Concept

Nasreddine Dinet

Summary
Nasreddine Dinet (born as Alphonse-Étienne Dinet on 28 March 1861 – 24 December 1929, Paris) was a French orientalist painter and was one of the founders of the Société des Peintres Orientalistes [Society for French Orientalist Painters]. He became so enchanted with North Africa and its culture, that he converted to Islam, and was proficient in Arabic. In addition to his paintings, he translated Arabic literature into French. Born in Paris, Alphonse-Étienne Dinet, was the son of a prominent French judge, Philippe Léon Dinet and Marie Odile Boucher. In 1865 his sister Jeanne, who would be his biographer, was born. From 1871, he studied at the Lycée Henry IV, where the future president Alexandre Millerand was also among the students.

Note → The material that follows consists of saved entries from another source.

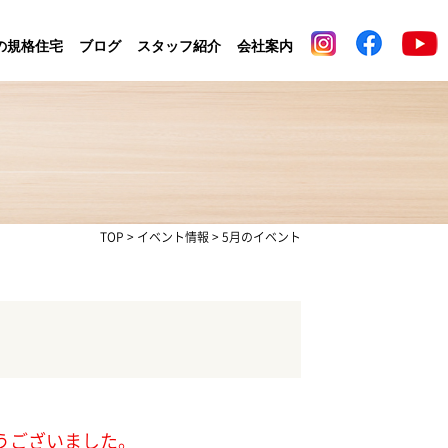
の規格住宅
ブログ
スタッフ紹介
会社案内
TOP
>
イベント情報
>
5月のイベント
うございました。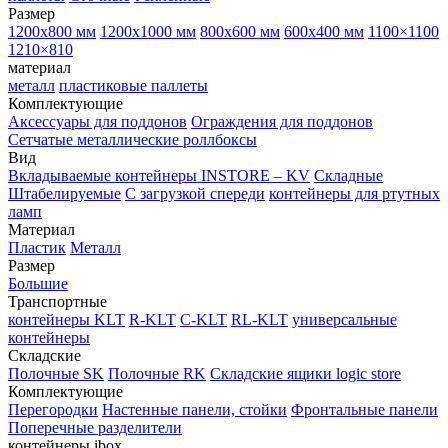
Размер
1200х800 мм
1200х1000 мм
800х600 мм
600х400 мм
1100×1100
1210×810
материал
металл
пластиковые паллеты
Комплектующие
Аксессуары для поддонов
Ограждения для поддонов
Сетчатые металлические роллбоксы
Вид
Вкладываемые контейнеры INSTORE – KV
Складные
Штабелируемые
С загрузкой спереди
контейнеры для ртутных
ламп
Материал
Пластик
Металл
Размер
Большие
Транспортные
контейнеры KLT
R-KLT
C-KLT
RL-KLT
универсальные
контейнеры
Складские
Полочные SK
Полочные RK
Складские ящики logic store
Комплектующие
Перегородки
Настенные панели, стойки
Фронтальные панели
Поперечные разделители
контейнеры ibox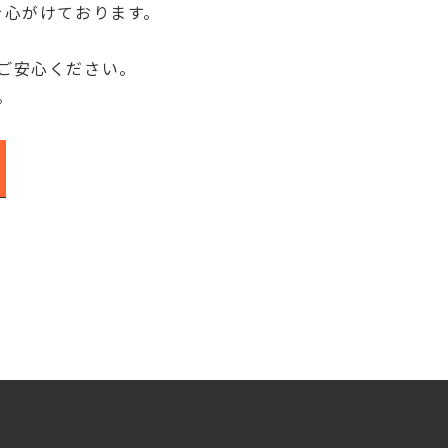
を心がけております。
ご安心ください。
。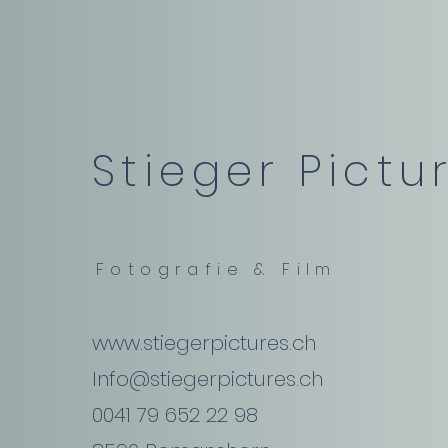
Stieger Pictu
Fotografie & Film
www.stiegerpictures.ch
Info@stiegerpictures.ch
0041 79 652 22 98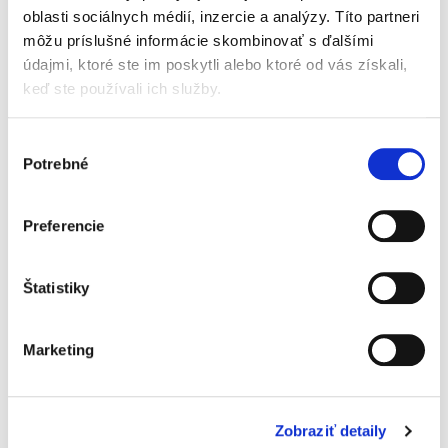
oblasti sociálnych médií, inzercie a analýzy. Títo partneri
66 %
môžu príslušné informácie skombinovať s ďalšími
bio batáty
21 % bio mrkva, 8 % bio pečené bravčové mäso, 4 % bio
údajmi, ktoré ste im poskytli alebo ktoré od vás získali,
šťava z grepfruitu, 1 % bio cibuľa
keď ste používali ich služby.
Bez lepku.
Nutričné hodnoty
Výber
Potrebné
súhlasu
Výživové údaje na 100 g:
Energia
Preferencie
236/56
kJ/kcal
Štatistiky
1
Tuky
1,5
g
2
Sacharidy
7,2
g
Marketing
Vláknina
2,5
g
Bielkoviny
2,2
g
Zobraziť detaily
3
Soľ
0,05
g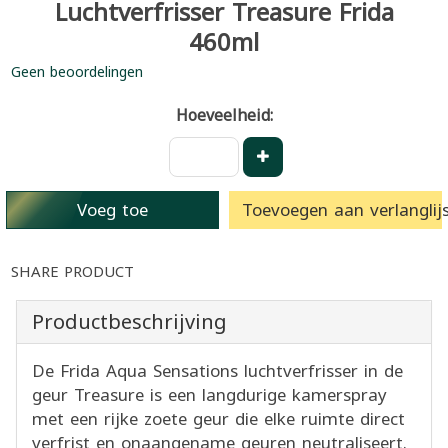
Luchtverfrisser Treasure Frida
460ml
Geen beoordelingen
Hoeveelheid:
Voeg toe
Toevoegen aan verlanglijs
SHARE PRODUCT
Productbeschrijving
De Frida Aqua Sensations luchtverfrisser in de
geur Treasure is een langdurige kamerspray
met een rijke zoete geur die elke ruimte direct
verfrist en onaangename geuren neutraliseert.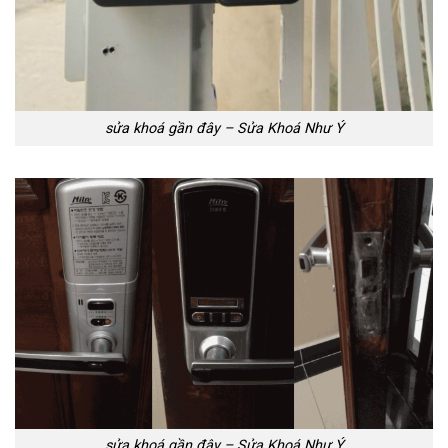
sửa khoá gần đây – Sửa Khoá Như Ý
sửa khoá gần đây – Sửa Khoá Như Ý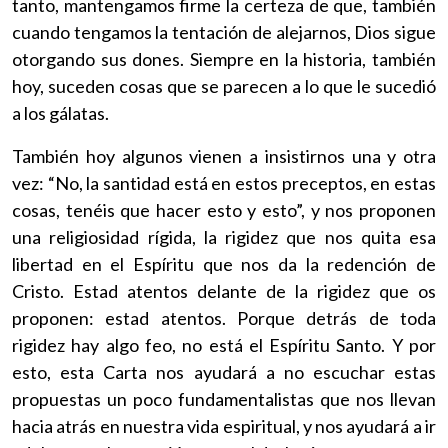
tanto, mantengamos firme la certeza de que, también
cuando tengamos la tentación de alejarnos, Dios sigue
otorgando sus dones. Siempre en la historia, también
hoy, suceden cosas que se parecen a lo que le sucedió
a los gálatas.
También hoy algunos vienen a insistirnos una y otra
vez: “No, la santidad está en estos preceptos, en estas
cosas, tenéis que hacer esto y esto”, y nos proponen
una religiosidad rígida, la rigidez que nos quita esa
libertad en el Espíritu que nos da la redención de
Cristo. Estad atentos delante de la rigidez que os
proponen: estad atentos. Porque detrás de toda
rigidez hay algo feo, no está el Espíritu Santo. Y por
esto, esta Carta nos ayudará a no escuchar estas
propuestas un poco fundamentalistas que nos llevan
hacia atrás en nuestra vida espiritual, y nos ayudará a ir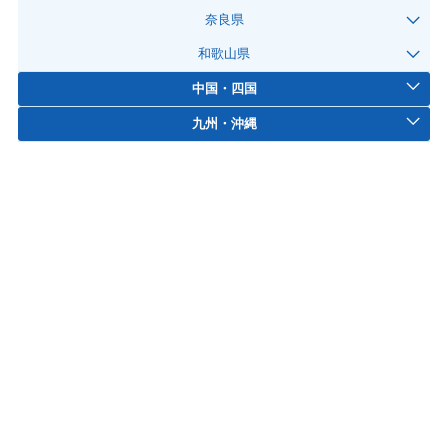
奈良県
和歌山県
中国・四国
九州・沖縄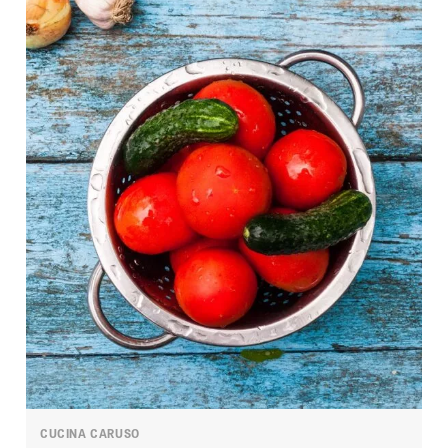
CUCINA CARUSO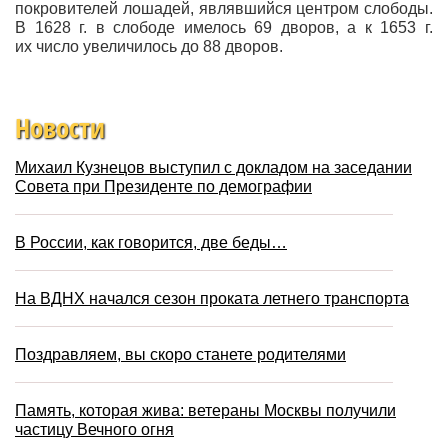
покровителей лошадей, являвшийся центром слободы.
В 1628 г. в слободе имелось 69 дворов, а к 1653 г.
их число увеличилось до 88 дворов.
Новости
Михаил Кузнецов выступил с докладом на заседании
Совета при Президенте по демографии
В России, как говорится, две беды…
На ВДНХ начался сезон проката летнего транспорта
Поздравляем, вы скоро станете родителями
Память, которая жива: ветераны Москвы получили
частицу Вечного огня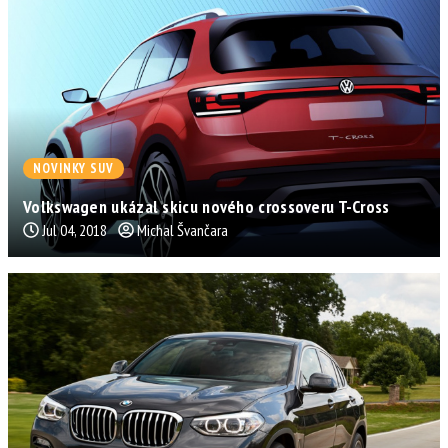
NOVINKY SUV
Volkswagen ukázal skicu nového crossoveru T-Cross
Jul 04, 2018
Michal Švančara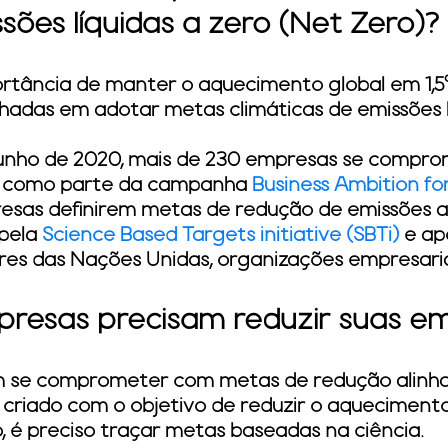
sões líquidas a zero (Net Zero)?
tância de manter o aquecimento global em 1,5°
adas em adotar metas climáticas de emissões lí
 junho de 2020, mais de 230 empresas se compr
ro como parte da campanha
Business Ambition for
sas definirem metas de redução de emissões ali
 pela
Science Based Targets initiative (SBTi)
e ap
deres das Nações Unidas, organizações empresari
presas precisam reduzir suas em
m se comprometer com metas de redução alinh
l criado com o objetivo de reduzir o aquecimento
o, é preciso traçar metas baseadas na ciência.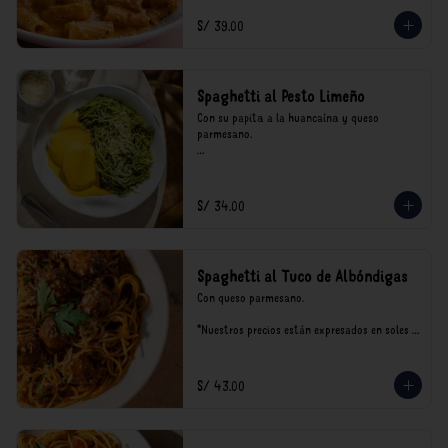
incluyen impuestos de ley y recargo al 
consumo.
S/ 39.00
Spaghetti al Pesto Limeño
Con su papita a la huancaína y queso 
parmesano.

*Nuestros precios están expresados en soles e 
incluyen impuestos de ley y recargo al 
consumo.
S/ 34.00
Spaghetti al Tuco de Albóndigas
Con queso parmesano.

*Nuestros precios están expresados en soles e 
incluyen impuestos de ley y recargo al 
consumo.
S/ 43.00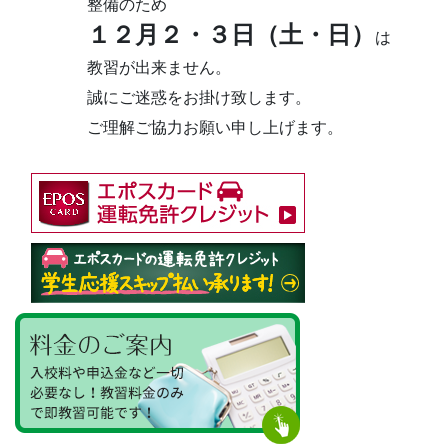
整備のため
１２月２・３日（土・日）
は
教習が出来ません。
誠にご迷惑をお掛け致します。
ご理解ご協力お願い申し上げます。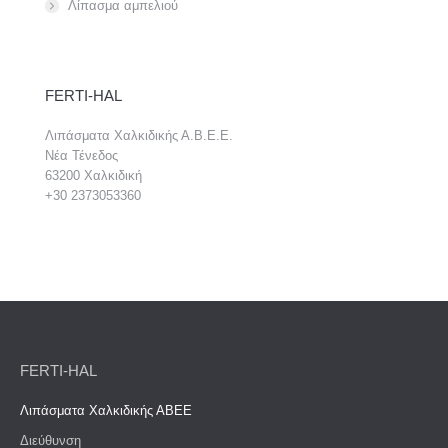
Λίπασμα αμπελιού
FERTI-HAL
Λιπάσματα Χαλκιδικής Α.Β.Ε.Ε.
Νέα Τένεδος
63200 Χαλκιδική
+30 2373053360
FERTI-HAL
Λιπάσματα Χαλκιδικής ΑΒΕΕ
Διεύθυνση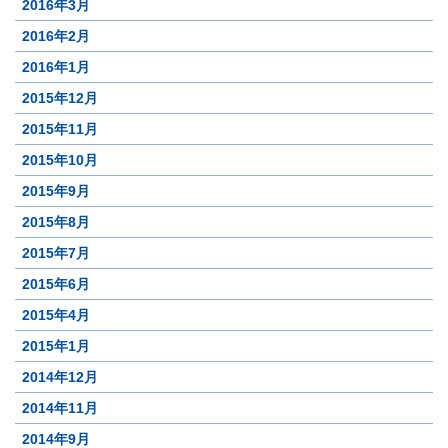
2016年3月
2016年2月
2016年1月
2015年12月
2015年11月
2015年10月
2015年9月
2015年8月
2015年7月
2015年6月
2015年4月
2015年1月
2014年12月
2014年11月
2014年9月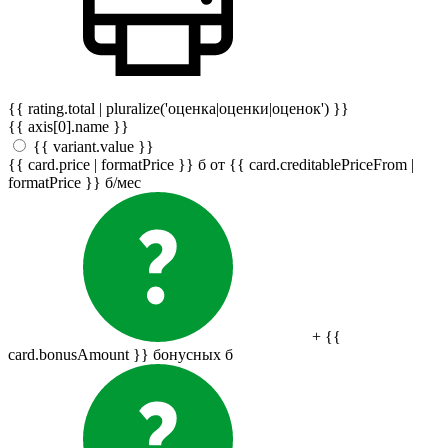
{{ rating.total | pluralize('оценка|оценки|оценок') }}
{{ axis[0].name }}
{{ variant.value }}
{{ card.price | formatPrice }}
б
от {{ card.creditablePriceFrom |
formatPrice }}
б
/мес
+ {{
card.bonusAmount }} бонусных
б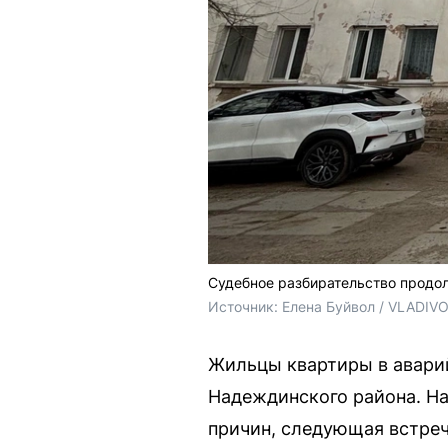
Судебное разбирательство продо
Источник: 
Елена Буйвол / VLADIV
Жильцы квартиры в авари
Надеждинского района. На
причин, следующая встреч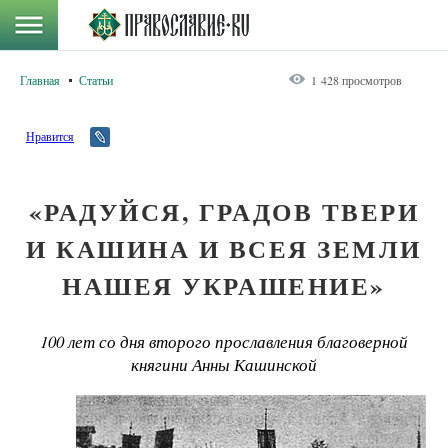
Главная
Статьи
1 428 просмотров
Нравится
«РАДУЙСЯ, ГРАДОВ ТВЕРИ
И КАШИНА И ВСЕЯ ЗЕМЛИ
НАШЕЯ УКРАШЕНИЕ»
100 лет со дня второго прославления благоверной
княгини Анны Кашинской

Upon graduation in 1881 he enrolled in the École nationale supérieure des Beaux-Arts and entered the studio of Victor Galland. The following year he studied under William Bouguereau and Tony Robert-Fleury at the Académie Julian. He also exhibited for the first time at the Salon des artistes français. Dinet made his first trip to Bou Saâda by the Ouled Naïl Range in northern Algeria in 1884, with a team of entomologists. The following year he made a second trip on a government scholarship, this time to Laghouat. At that time he painted his first two Algerian pictures: les Terrasses de Laghouat and l’Oued M’Sila après l’orage. He won the silver medal for painting at the Exposition Universelle in 1889, and in the same year founded the Société Nationale des Beaux-Arts along with Meissonier, Puvis de Chavannes, Rodin, Carolus-Duran and Charles Cottet. In 1887 he further founded with Léonce Bénédite, director of the Musée du Luxembourg, the Société des Peintres Orientalistes Français. In 1903 he bought a house in Bou Saâda and spent three quarters of each year there. Dinet became so enchanted with North Africa and its culture, that he eventually converted to Islam. He announced his conversion to Islam in a private letter of 1908, and completed his formal conversion in 1913 in Zawiyet El Hamel, upon which he changed his name to Nasr’Eddine Dinet.